> [DATA FOR THIS TASK]
================
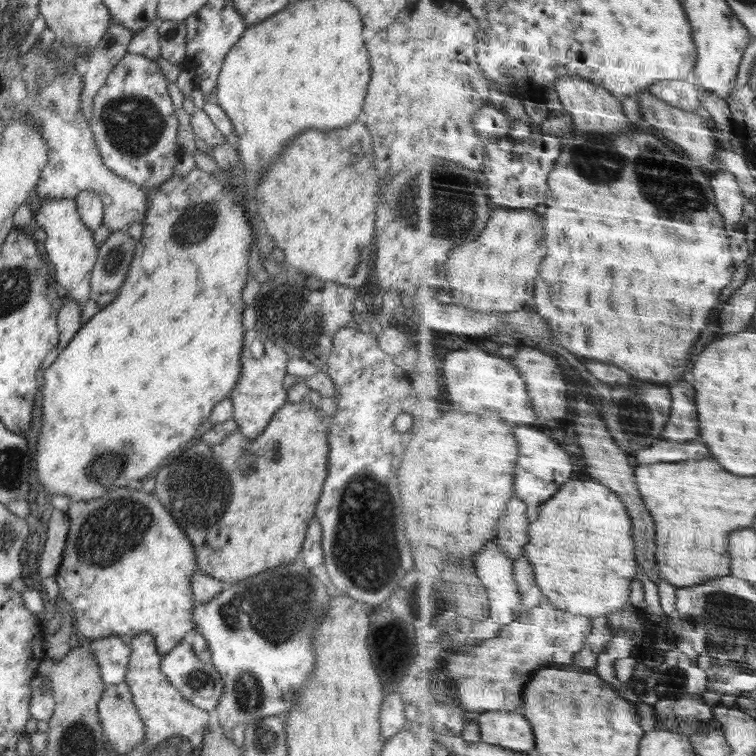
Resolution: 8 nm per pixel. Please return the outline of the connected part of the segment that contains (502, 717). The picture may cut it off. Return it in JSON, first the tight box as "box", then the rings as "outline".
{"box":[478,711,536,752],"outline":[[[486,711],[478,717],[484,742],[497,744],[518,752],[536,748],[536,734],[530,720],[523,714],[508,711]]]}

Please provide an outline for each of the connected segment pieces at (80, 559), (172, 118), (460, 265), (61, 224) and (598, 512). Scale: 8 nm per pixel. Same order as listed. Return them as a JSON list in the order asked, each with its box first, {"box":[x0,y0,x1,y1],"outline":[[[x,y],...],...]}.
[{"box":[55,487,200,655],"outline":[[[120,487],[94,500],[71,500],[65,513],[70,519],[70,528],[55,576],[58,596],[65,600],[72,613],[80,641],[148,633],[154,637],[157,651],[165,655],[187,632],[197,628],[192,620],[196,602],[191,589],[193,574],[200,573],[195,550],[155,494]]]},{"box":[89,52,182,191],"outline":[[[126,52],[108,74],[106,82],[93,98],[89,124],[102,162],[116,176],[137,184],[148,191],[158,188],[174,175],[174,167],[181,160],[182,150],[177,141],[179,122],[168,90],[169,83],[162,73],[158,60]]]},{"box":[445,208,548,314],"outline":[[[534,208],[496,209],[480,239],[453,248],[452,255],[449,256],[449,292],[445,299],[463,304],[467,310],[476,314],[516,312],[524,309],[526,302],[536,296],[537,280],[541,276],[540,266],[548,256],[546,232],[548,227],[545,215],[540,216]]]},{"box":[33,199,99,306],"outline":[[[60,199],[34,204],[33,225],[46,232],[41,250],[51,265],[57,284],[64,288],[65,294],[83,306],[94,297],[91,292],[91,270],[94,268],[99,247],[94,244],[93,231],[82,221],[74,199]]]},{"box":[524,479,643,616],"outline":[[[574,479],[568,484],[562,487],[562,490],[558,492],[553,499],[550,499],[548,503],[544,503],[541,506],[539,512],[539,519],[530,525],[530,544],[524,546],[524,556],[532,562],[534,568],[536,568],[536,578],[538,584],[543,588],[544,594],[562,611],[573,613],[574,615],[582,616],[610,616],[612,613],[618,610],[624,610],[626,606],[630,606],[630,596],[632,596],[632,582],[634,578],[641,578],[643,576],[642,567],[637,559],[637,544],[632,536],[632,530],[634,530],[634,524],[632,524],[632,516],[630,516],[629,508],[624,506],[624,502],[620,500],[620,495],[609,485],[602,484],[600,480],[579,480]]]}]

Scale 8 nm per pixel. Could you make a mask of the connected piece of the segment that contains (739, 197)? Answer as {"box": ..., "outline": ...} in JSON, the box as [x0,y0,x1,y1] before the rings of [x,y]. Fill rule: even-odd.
================
> [TASK DIRECTIONS]
Set down each record above exactly as it stands and leave out all pictures.

> [THE COMPLETED TASK]
Resolution: 8 nm per pixel. Please return the outline of the connected part of the segment that contains (502, 717). The picture may cut it off. Return it in JSON, first the tight box as "box", then the rings as "outline".
{"box":[478,711,536,752],"outline":[[[486,711],[478,717],[484,742],[497,744],[518,752],[536,748],[536,734],[530,720],[523,714],[508,711]]]}

Please provide an outline for each of the connected segment pieces at (80, 559), (172, 118), (460, 265), (61, 224) and (598, 512). Scale: 8 nm per pixel. Same order as listed. Return them as a JSON list in the order asked, each with its box first, {"box":[x0,y0,x1,y1],"outline":[[[x,y],...],...]}.
[{"box":[55,487,200,655],"outline":[[[120,487],[94,500],[71,500],[65,513],[70,519],[70,528],[55,576],[58,596],[65,600],[72,613],[80,641],[148,633],[154,637],[157,651],[165,655],[187,632],[197,628],[192,620],[196,602],[191,589],[193,574],[200,573],[195,550],[155,494]]]},{"box":[89,52,182,191],"outline":[[[126,52],[108,74],[106,82],[93,98],[89,124],[102,162],[116,176],[137,184],[148,191],[158,188],[174,175],[174,167],[181,160],[182,150],[177,141],[179,122],[168,90],[169,83],[162,73],[158,60]]]},{"box":[445,208,548,314],"outline":[[[534,208],[496,209],[480,239],[453,248],[452,255],[449,256],[449,292],[445,299],[463,304],[467,310],[476,314],[516,312],[524,309],[526,302],[536,296],[537,280],[541,276],[540,266],[548,256],[546,232],[548,227],[545,215],[540,216]]]},{"box":[33,199,99,306],"outline":[[[60,199],[34,204],[33,225],[46,232],[41,250],[51,265],[57,284],[64,288],[65,294],[83,306],[94,297],[91,292],[91,270],[94,268],[99,247],[94,244],[93,231],[82,221],[74,199]]]},{"box":[524,479,643,616],"outline":[[[574,479],[568,484],[562,487],[562,490],[558,492],[553,499],[550,499],[548,503],[544,503],[541,506],[539,512],[539,519],[530,525],[530,544],[524,546],[524,556],[532,562],[534,568],[536,568],[536,578],[538,584],[543,588],[544,594],[562,611],[573,613],[574,615],[582,616],[610,616],[612,613],[618,610],[624,610],[626,606],[630,606],[630,596],[632,596],[632,582],[634,578],[641,578],[643,576],[642,567],[637,559],[637,544],[632,536],[632,530],[634,530],[634,524],[632,524],[632,516],[630,516],[629,508],[624,506],[624,502],[620,500],[620,495],[609,485],[602,484],[600,480],[579,480]]]}]

Scale 8 nm per pixel. Could you make a mask of the connected piece of the segment that contains (739, 197)? Answer as {"box": ..., "outline": ...} in JSON, the box as [x0,y0,x1,y1] before the rings of [x,y]. Fill rule: even-odd.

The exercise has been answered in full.